# difflib – Compare sequences

URL: https://pymotw.com/2/difflib/

URL: https://docs.python.org/3/library/difflib.html

Purpose:	Compare sequences, especially lines of text.

The difflib module contains tools for computing and working with differences between sequences. It is especially useful for comparing text, and includes functions that produce reports using several common difference formats.

In [None]:
text1 = """Lorem ipsum dolor sit amet, consectetuer adipiscing elit. Integer
eu lacus accumsan arcu fermentum euismod. Donec pulvinar porttitor
tellus. Aliquam venenatis. Donec facilisis pharetra tortor.  In nec
mauris eget magna consequat convallis. Nam sed sem vitae odio
pellentesque interdum. Sed consequat viverra nisl. Suspendisse arcu
metus, blandit quis, rhoncus ac, pharetra eget, velit. Mauris
urna. Morbi nonummy molestie orci. Praesent nisi elit, fringilla ac,
suscipit non, tristique vel, mauris. Curabitur vel lorem id nisl porta
adipiscing. Suspendisse eu lectus. In nunc. Duis vulputate tristique
enim. Donec quis lectus a justo imperdiet tempus."""
text1_lines = text1.splitlines()

text2 = """Lorem ipsum dolor sit amet, consectetuer adipiscing elit. Integer
eu lacus accumsan arcu fermentum euismod. Donec pulvinar, porttitor
tellus. Aliquam venenatis. Donec facilisis pharetra tortor. In nec
mauris eget magna consequat convallis. Nam cras vitae mi vitae odio
pellentesque interdum. Sed consequat viverra nisl. Suspendisse arcu
metus, blandit quis, rhoncus ac, pharetra eget, velit. Mauris
urna. Morbi nonummy molestie orci. Praesent nisi elit, fringilla ac,
suscipit non, tristique vel, mauris. Curabitur vel lorem id nisl porta
adipiscing. Duis vulputate tristique enim. Donec quis lectus a justo
imperdiet tempus. Suspendisse eu lectus. In nunc. """
text2_lines = text2.splitlines()

# print("text1= \n{}\n".format(text1_lines))
# print("text2= \n{}\n".format(text2_lines))

## Comparing Bodies of Text

The default output produced by Differ is similar to the diff command line tool is simple with the Differ class. It includes the original input values from both lists, including common values, and markup data to indicate what changes were made.

(Collected data entries)
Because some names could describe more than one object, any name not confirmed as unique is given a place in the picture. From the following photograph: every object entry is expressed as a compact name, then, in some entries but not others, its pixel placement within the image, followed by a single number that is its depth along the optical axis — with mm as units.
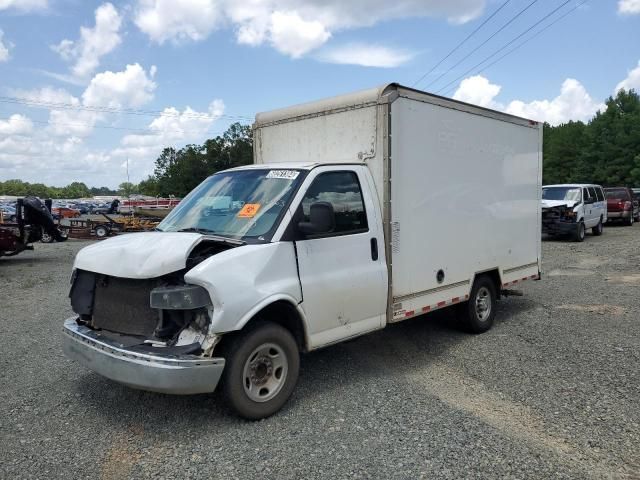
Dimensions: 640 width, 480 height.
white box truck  3932
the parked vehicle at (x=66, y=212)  34119
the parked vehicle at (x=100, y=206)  61219
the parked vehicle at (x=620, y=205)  25953
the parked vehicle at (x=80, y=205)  57538
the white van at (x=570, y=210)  18578
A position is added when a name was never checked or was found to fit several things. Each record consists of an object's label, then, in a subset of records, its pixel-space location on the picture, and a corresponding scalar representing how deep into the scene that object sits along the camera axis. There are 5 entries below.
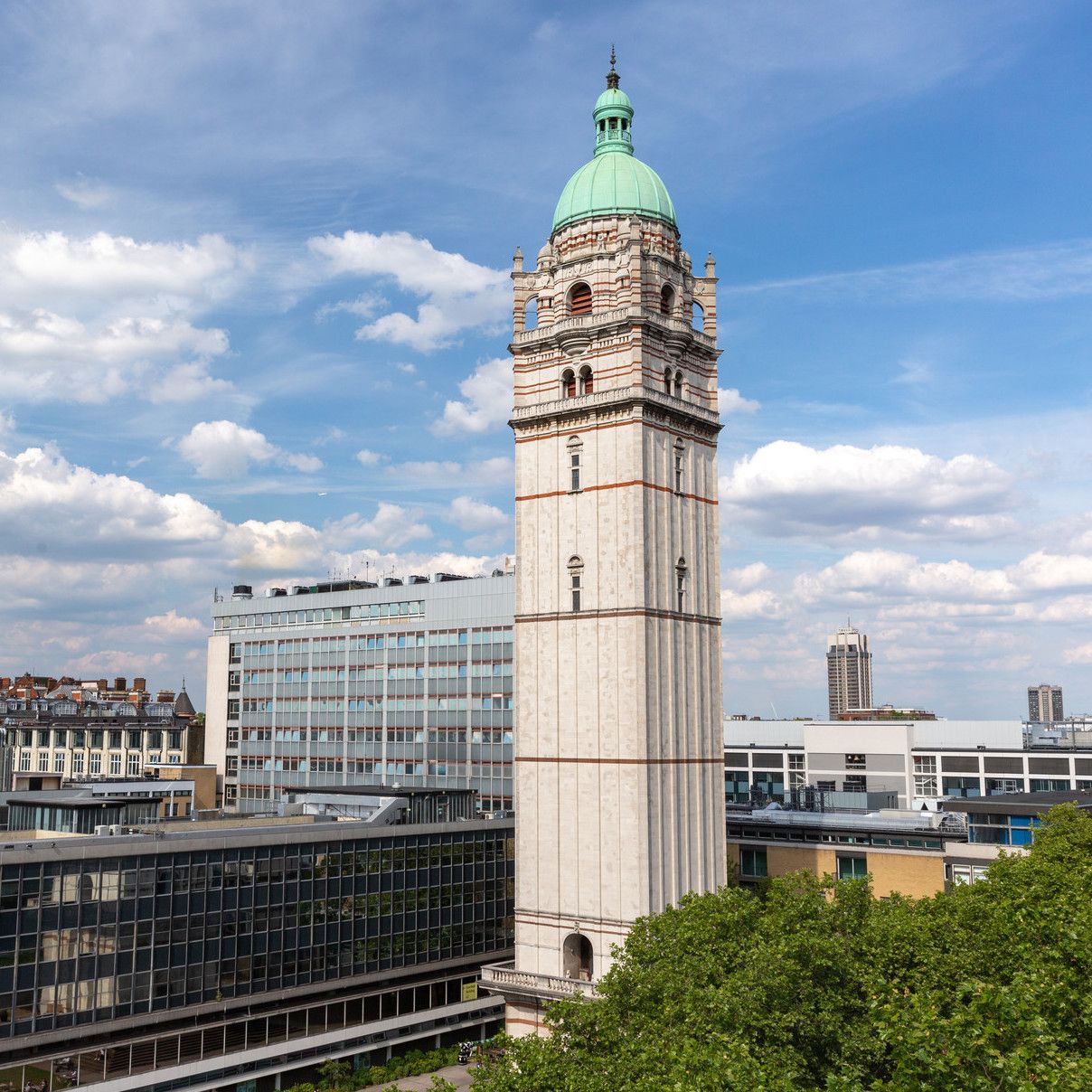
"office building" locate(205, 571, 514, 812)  112.50
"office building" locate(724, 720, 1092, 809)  153.38
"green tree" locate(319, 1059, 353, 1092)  67.12
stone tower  67.50
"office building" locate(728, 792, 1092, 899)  82.44
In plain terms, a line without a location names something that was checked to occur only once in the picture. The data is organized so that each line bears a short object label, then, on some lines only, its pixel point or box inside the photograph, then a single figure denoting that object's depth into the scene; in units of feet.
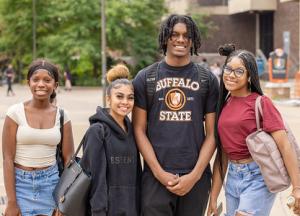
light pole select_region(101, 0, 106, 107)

Exercise instructions
A. List every variable name that the code in the difflib page assigns a value to.
B. According to the difflib page, what does the output of the Differ class contain, and what is the purpose of the markup data in it?

Solutions to the problems
A. text1, text1_lines, text2, text2_lines

B. The Differ output contains the original input values from both lists, including the values they have in common, along with markup data. The markup data is there to indicate what changes were made.